Red Bull takes the Mercedes F1 fight off-track


By Jim K. May 13 2021
Red Bull takes the Mercedes F1 fight off-track

Image: Red Bull Content Pool

2021 Spanish Grand Prix Review

Image: Red Bull Content Pool

2021 Spanish Grand Prix Review

Image: Red Bull Content Pool

When you can't beat them, join them. That's what the old adage says, anyway. Red Bull is known for being an innovative energy drinks company, so it should be no surprise Red Bull Racing are putting their own twist on the saying. When you can't beat Mercedes, steal their employees. Or that's what it seems, as the team has hired 15 engineers from the German manufacturer. It's a bold and possibly expensive strategy, but will it pay off?

No crystal ball can predict whether we'll see Red Bull as F1's World Constructors' Champions soon, but change is unquestionably on its way. The minute Honda made their decision to, once again, step away from the sport, changed the course of Red Bull's future in a way no one could see coming.
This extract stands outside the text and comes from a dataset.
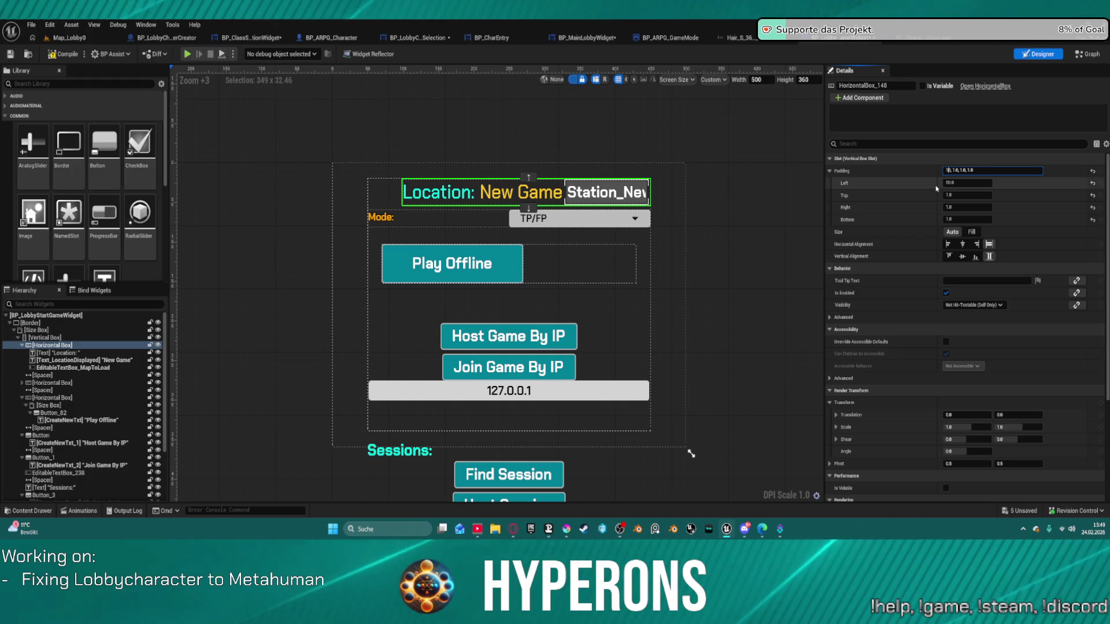
pyautogui.press('Return')
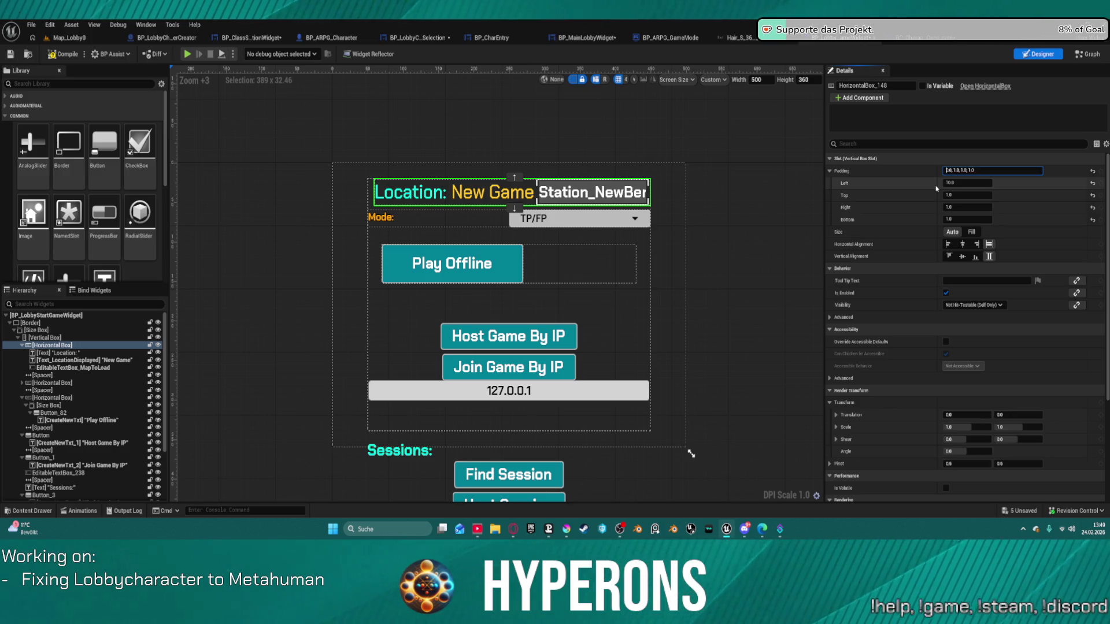
pyautogui.click(1091, 171)
pyautogui.click(677, 174)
A Red Bull Racing F1 team with a works engine is coming. It’s some journey the company has taken ever since sponsoring Sauber all those years ago.

Honda's gracious exit mirrors their previous F1 departure of 2008 as they aren't leaving those left behind high and dry. Back then, that meant continuing to supply Brawn GP for their sole championship-winning season. Today it means three additional seasons of engine supply to Red Bull. With the F1 engine development freeze coming to force next year, that effectively means Honda stepping away puts Red Bull in a caretaker role. One where they will look after the power unit the Japanese manufacturer leaves behind.

This arrangement all sounds good, but not when you consider Red Bull have no expertise in engine development. It appears that they've thought it all through. The new engine facility that Red Bull is building is also in Milton Keynes, together with the F1 team's headquarters. And fortunately, Milton Keynes is under an hour away from Brixworth, the location of the Mercedes AMG High Performance Powertrains factory. What a convenient coincidence.

It comes as no surprise that Red Bull offered jobs to those at Mercedes. After all, there are only four locations in the world that create Formula One engines. Honda, Ferrari, Mercedes, and Renault are the sport's only manufacturers, and Honda are exiting stage right. Although Honda has some R&D presence in the UK, the lion's share of their work is in Japan. If you need UK-based F1 engine knowledge, there's only one place to go hunting; Mercedes.

What is somewhat surprising, however, is the aggressive recruitment drive Red Bull pursued in tempting engine engineers over from their championship rivals. Toto Wolff, the Mercedes team principal, suggested in the press conference of the Spanish Grand Prix that some staff are leaving for triple their current salary. It's doubtful all fifteen team members will enjoy such an income jump, but it makes it unrealistic for Mercedes to enter a bidding war with such high stakes.

2021 Spanish Grand Prix Review

Image: Red Bull Content Pool

2021 Spanish Grand Prix Review

Image: Red Bull Content Pool

With F1 entering the first of its years under a budget cap, these moves may be the first of many unintended consequences of the budget cap's good intentions. Engine manufacture is one of the multiple exemptions from the new financial regulations, along with marketing and driver salaries. If Red Bull GmbH reduces its financial investment in the F1 team, then they can reallocate the money to a new engine department and still spend the same. One thing the company never appears short on is cash to burn, so outspending Mercedes on personnel may be the critical blow they've needed.

The benefits for Red Bull are both short term and further reaching, too. In the immediate future, they will be taking bodies and expertise away from Mercedes. Even though marquee signing Ben Hodgkinson, Mercedes' Head of Mechanical Engineering, won't join until the end of 2022, Mercedes will still hurt today. F1 drivers get left out of meetings when they sign for another team and it's the same elsewhere. Sooner or later, Mr Hodgkinson won't be allowed to know his current employer's future plans. Mercedes will be paying for fifteen staff members (and counting) that they can't fully utilize.

The most crucial element, though, is the 2025 regulation change. That year will field all-new engines, meaning a complete move away from the Honda-based powertrain Red Bull will run in 2022-2024. As we saw with Racing Point's 2020 slap on the wrists for copying brake ducts, F1 teams cannot copy parts from other constructors. However, while the 2025 Mercedes power unit will be far from complete, Red Bull will employ over a dozen engineers who understand Mercedes' intentions. Those incoming staff members cannot duplicate the Mercedes AMG design, but they can't forget the lessons they've learned, can they?

While Mercedes continues to look like the constructor in control at the top of F1, these signings may mean those days are numbered. The decision for Red Bull to move away from being a customer team to building every element of their car in-house was monumental. Backing it up with poaching Mercedes engineers is a clear sign of intent of where Red Bull is aiming. Don't forget what happened after they lured a certain Adrian Newey away from McLaren back in 2006 with an increased salary.